§ WORK TASK
Pick out every line of the records below that contains the string "speed", matching case exactly, and copy each such line in full.

§ ENTRIES SHOWN
________________
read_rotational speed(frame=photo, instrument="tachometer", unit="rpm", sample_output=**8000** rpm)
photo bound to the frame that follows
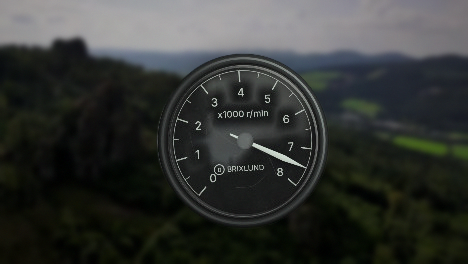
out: **7500** rpm
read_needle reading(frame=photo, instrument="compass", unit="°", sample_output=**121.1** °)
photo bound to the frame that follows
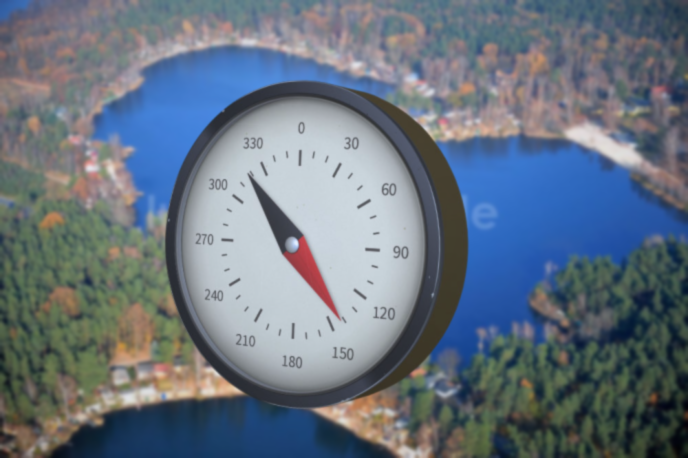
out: **140** °
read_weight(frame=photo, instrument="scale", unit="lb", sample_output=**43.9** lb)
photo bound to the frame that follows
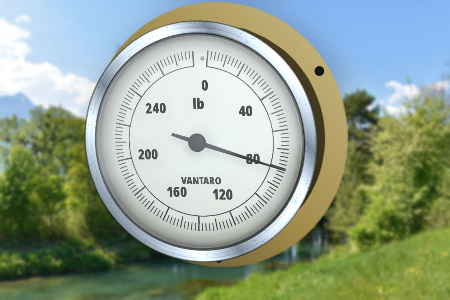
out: **80** lb
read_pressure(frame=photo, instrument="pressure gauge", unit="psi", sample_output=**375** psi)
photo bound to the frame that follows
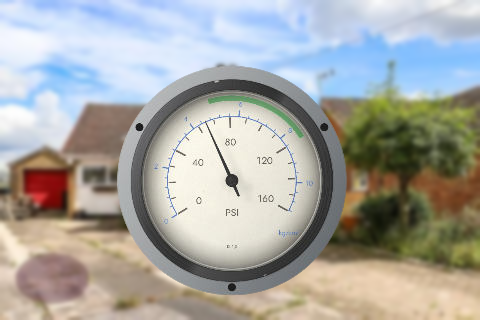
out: **65** psi
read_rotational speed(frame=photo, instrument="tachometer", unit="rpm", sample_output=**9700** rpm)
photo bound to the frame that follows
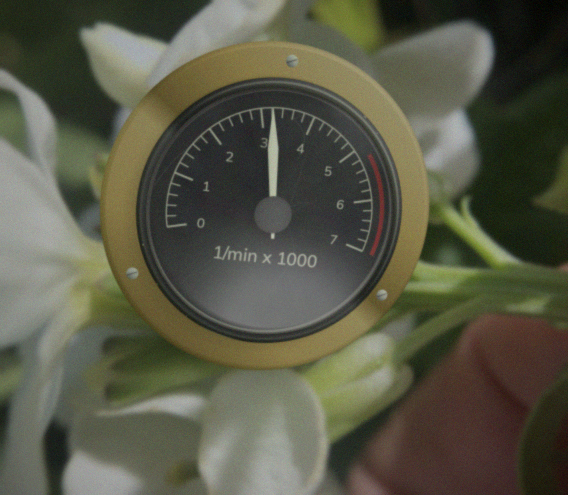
________________
§ THE COMPLETED TASK
read_rotational speed(frame=photo, instrument="tachometer", unit="rpm", sample_output=**8000** rpm)
read_rotational speed(frame=photo, instrument="tachometer", unit="rpm", sample_output=**9700** rpm)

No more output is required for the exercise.